L’affaire a fait grand bruit. Mauvaise publicité pour l’association organisatrice du stage au cours duquel un ado a subi des sévices. Est-elle pour autant habilitée à se constituer partie civile ?

Bénéficiaire d’une mesure d’assistance éducative, un adolescent décède au cours d’un stage dit de rupture organisé par une association à laquelle il avait été confié par le conseil général du Finistère. L’enquête révèle que l’enfant a été victime de violences aggravées (sans lien avec le décès).

Une information judiciaire est ouverte contre les responsables du stage ainsi que contre des mineurs soupçonnés d’avoir participé aux sévices.

L’association se constitue partie civile en faisant valoir qu’en raison du retentissement de cette affaire, les enfants ne lui étaient plus confiés en nombre suffisant.

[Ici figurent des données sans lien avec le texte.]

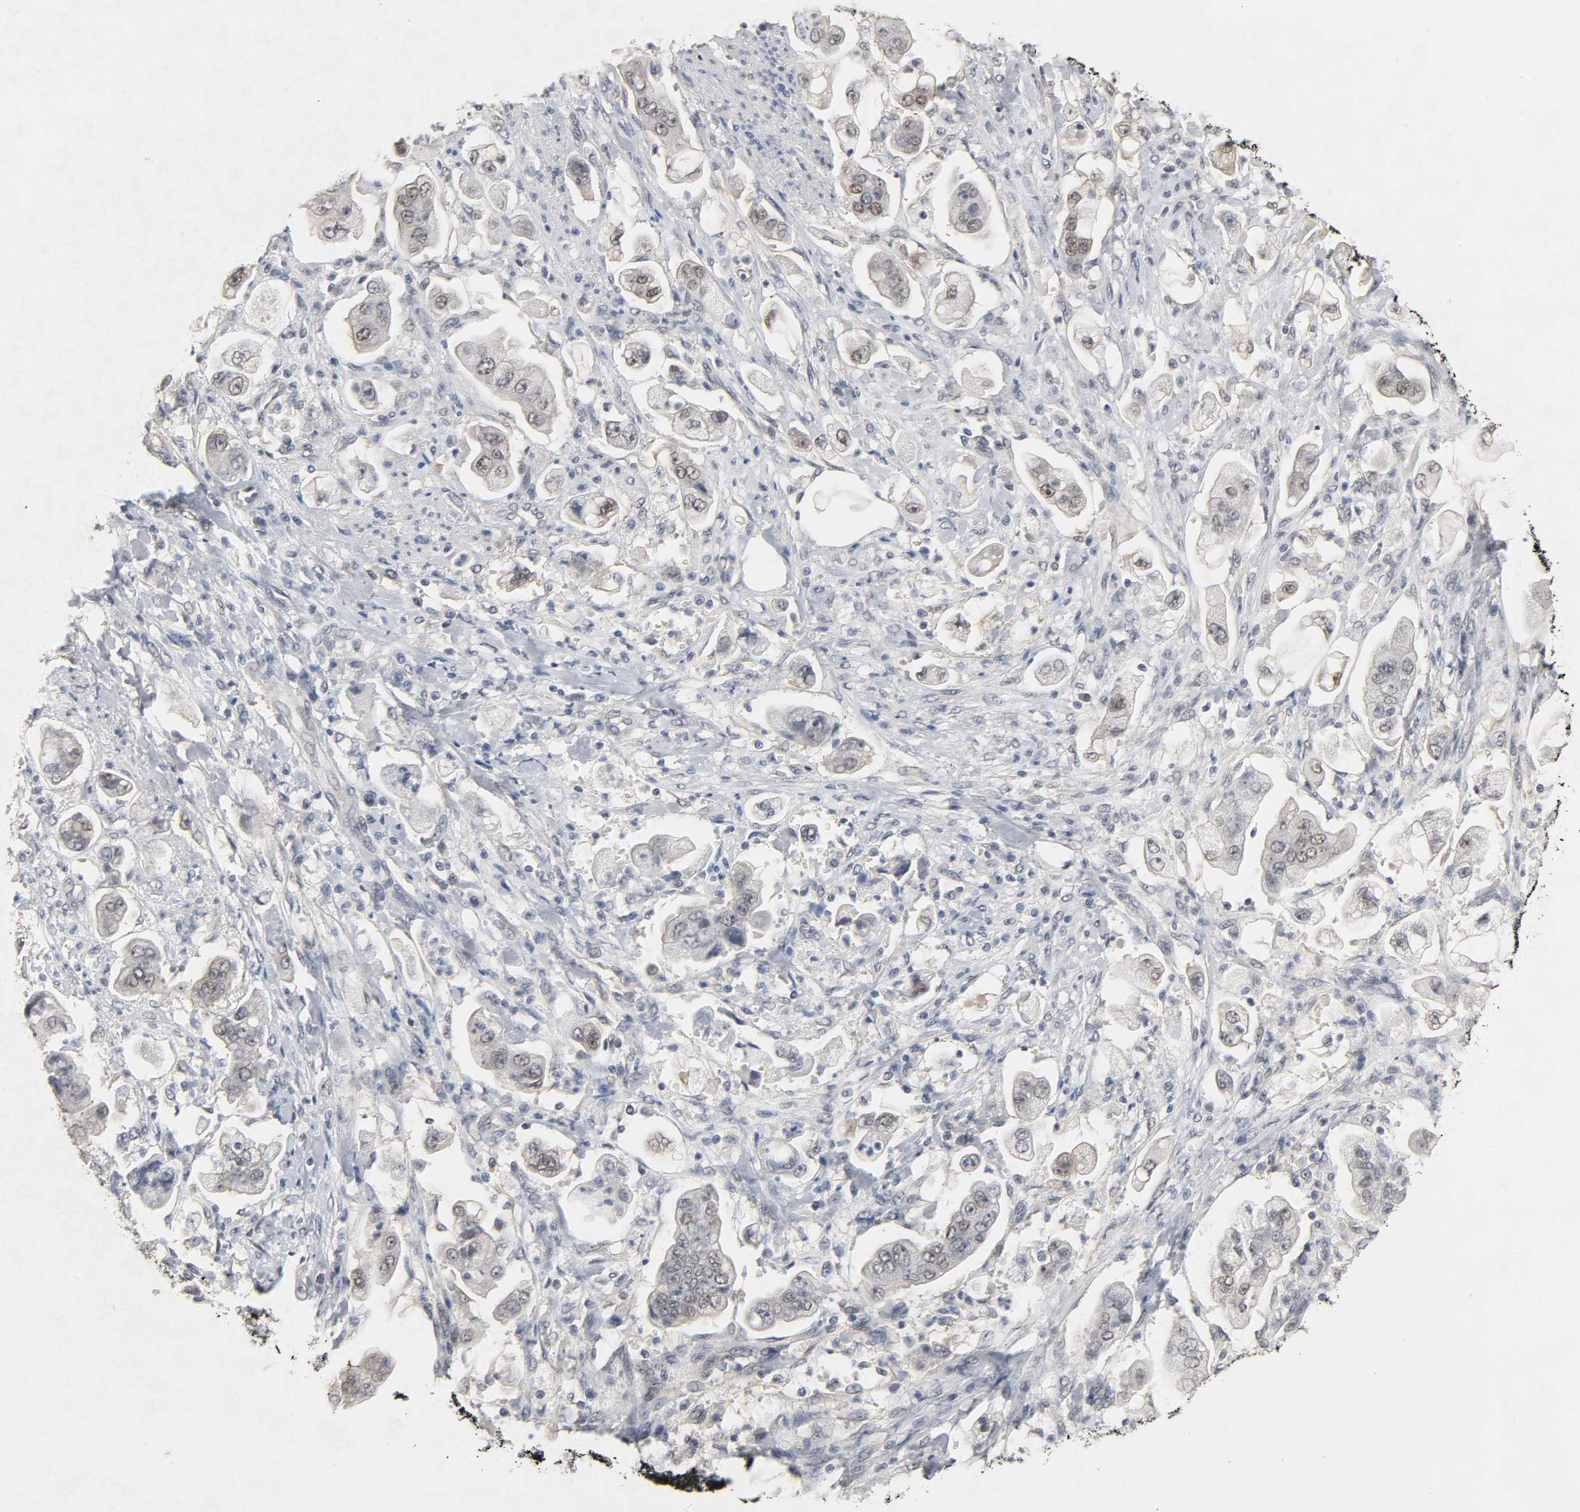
{"staining": {"intensity": "weak", "quantity": "25%-75%", "location": "cytoplasmic/membranous"}, "tissue": "stomach cancer", "cell_type": "Tumor cells", "image_type": "cancer", "snomed": [{"axis": "morphology", "description": "Adenocarcinoma, NOS"}, {"axis": "topography", "description": "Stomach"}], "caption": "A low amount of weak cytoplasmic/membranous expression is present in about 25%-75% of tumor cells in adenocarcinoma (stomach) tissue.", "gene": "ACSS2", "patient": {"sex": "male", "age": 62}}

Son action est déclarée irrecevable (Cass crim 9 novembre 2004) : "Le préjudice économique invoqué découlant de la publicité donnée aux circonstances du décès n’est que la conséquence indirecte des faits de violences aggravées reprochés aux mis en examen".

Ce qu'il faut en retenir

Seules peuvent se constituer partie civile les victimes directes de l’infraction. Tel n’est pas le cas en l’espèce de l’association dont le préjudice économique est une conséquence indirecte des violences exercées contre le mineur dont elle avait la garde.